- **SELECTED EXTRACT**
^^^^^^^^
Good Eye: Video Testing May Help Find More 'Disciplined' Baseball Players

Since its inception roughly 130 years ago, professional baseball has changed in countless ways. But perhaps one aspect of the game that's remained virtually the same is the relative unreliability of scouting, the process of identifying those top few prospects, from hundreds of thousands of global candidates each year, who will develop into bonafide stars.

Many forms of technology – computers, video, slow-motion cameras, to name a few – have helped narrow this field and minimize the frustrating and costly occurrence of that supposed "cant-miss" player becoming a "bust." 

Well, baseball scouts (and executives) take note. Researchers in North Carolina may be onto something – a hi-tech advance that could predict which players are best at an essential skill: getting on base more often. 

In a study conducted at Duke University Medical Center, it was learned that pro baseball players who excel on a touch-screen test measuring vision and motor skills "had better on-base percentages, more walks and fewer strikeouts – collectively referred to as plate discipline – compared to their peers," according to a written statement announcing the findings.
^^^^^^^^
- **SUPPLIED RECORDS**
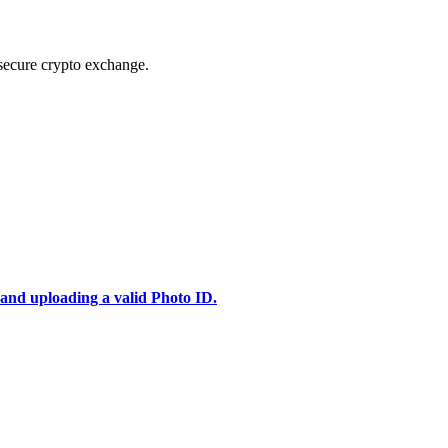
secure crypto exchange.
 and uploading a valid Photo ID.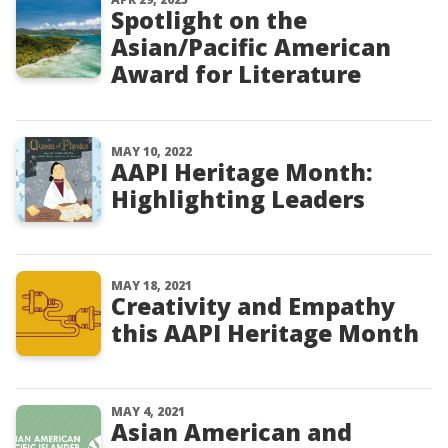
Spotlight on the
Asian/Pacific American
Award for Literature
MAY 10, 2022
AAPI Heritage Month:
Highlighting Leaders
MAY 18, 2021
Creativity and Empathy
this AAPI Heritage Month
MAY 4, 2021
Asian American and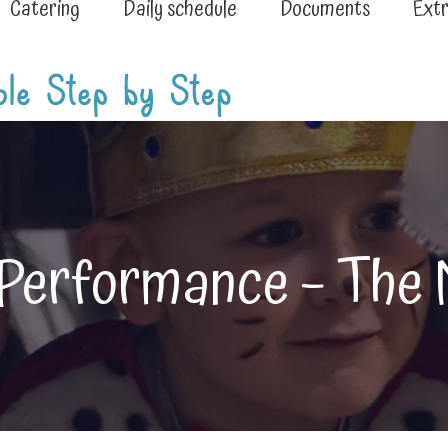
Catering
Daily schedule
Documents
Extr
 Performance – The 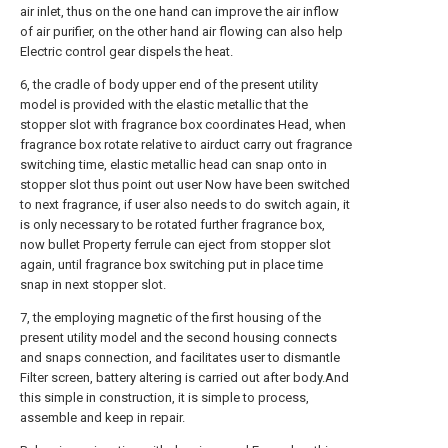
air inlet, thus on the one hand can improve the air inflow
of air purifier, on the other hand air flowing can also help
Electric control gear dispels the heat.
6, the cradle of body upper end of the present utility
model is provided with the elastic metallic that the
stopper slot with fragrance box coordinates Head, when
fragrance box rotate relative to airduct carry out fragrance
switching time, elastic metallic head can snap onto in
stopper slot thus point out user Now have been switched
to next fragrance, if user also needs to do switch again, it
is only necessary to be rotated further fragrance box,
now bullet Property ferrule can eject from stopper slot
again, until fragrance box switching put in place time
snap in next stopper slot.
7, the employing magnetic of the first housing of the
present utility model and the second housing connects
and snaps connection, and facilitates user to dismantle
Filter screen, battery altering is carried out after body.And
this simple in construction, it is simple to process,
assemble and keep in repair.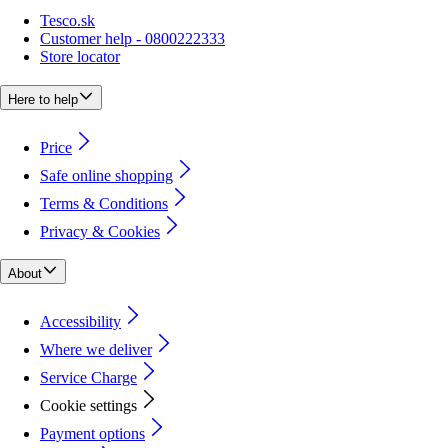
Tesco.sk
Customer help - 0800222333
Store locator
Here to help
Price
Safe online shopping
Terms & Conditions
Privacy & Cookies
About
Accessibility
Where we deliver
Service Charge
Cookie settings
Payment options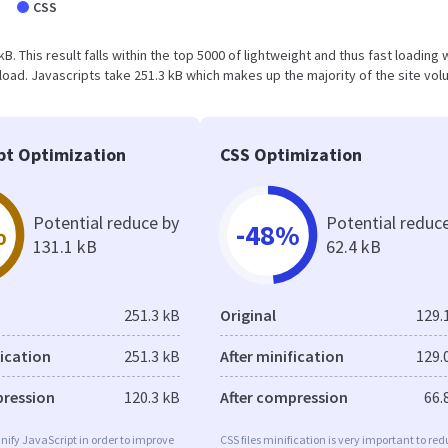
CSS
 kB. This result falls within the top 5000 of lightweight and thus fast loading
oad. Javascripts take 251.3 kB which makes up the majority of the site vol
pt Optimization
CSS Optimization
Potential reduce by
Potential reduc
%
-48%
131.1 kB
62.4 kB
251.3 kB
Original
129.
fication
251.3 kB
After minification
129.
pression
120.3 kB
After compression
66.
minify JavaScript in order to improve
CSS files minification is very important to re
^^^^^^^^
- **BRIEF 1**
Repeat the stretch of the baseball article from "Since its inception" through "develop into bonafide stars.", swapping "scouting" for "recruiting".
- **BRIEF 2**
Answer these questions from the baseball article.
(a) About how many years ago did professional baseball begin?
(b) Where was the study conducted?
(c) What term collectively covers better on-base percentages, more walks and fewer strikeouts?
- **BRIEF 3**
Write the next part of the baseball article, picking up after its last sentence.
The data has no connection to the baseball article.

- **ANSWER AREA 1**
Since its inception roughly 130 years ago, professional baseball has changed in countless ways. But perhaps one aspect of the game that's remained virtually the same is the relative unreliability of recruiting, the process of identifying those top few prospects, from hundreds of thousands of global candidates each year, who will develop into bonafide stars.

- **ANSWER AREA 2**
(a) Roughly 130 years ago.
(b) At Duke University Medical Center.
(c) Plate discipline.

- **ANSWER AREA 3**
Researchers, however, were unable to identify ways to predict better performance when came to pitching, or a baseball metric called "slugging percentage," which measures, according to the paper published this week in Scientific Reports, "a player’s propensity to hit for power."

More than 250 players from both the minor leagues and Major League Baseball participated in the study, which took place in 2012 and 2013 and consisted of nine exercises involving tracking or touching moving shapes on a video screen. The exercises were specifically designed to determine how much information could be acquired, or processed, in an extremely short window, akin to the time it takes a speeding baseball to reach a hitter in the batter's box.

"We wanted to quantify the links between an athlete's senses such as eyesight and motor control using task scores and game performance," said Kyle Burris, Duke statistician, Ph.D. candidate and lead author of the study. "We found positive relationships between several tasks and performance for hitters, but not for pitchers."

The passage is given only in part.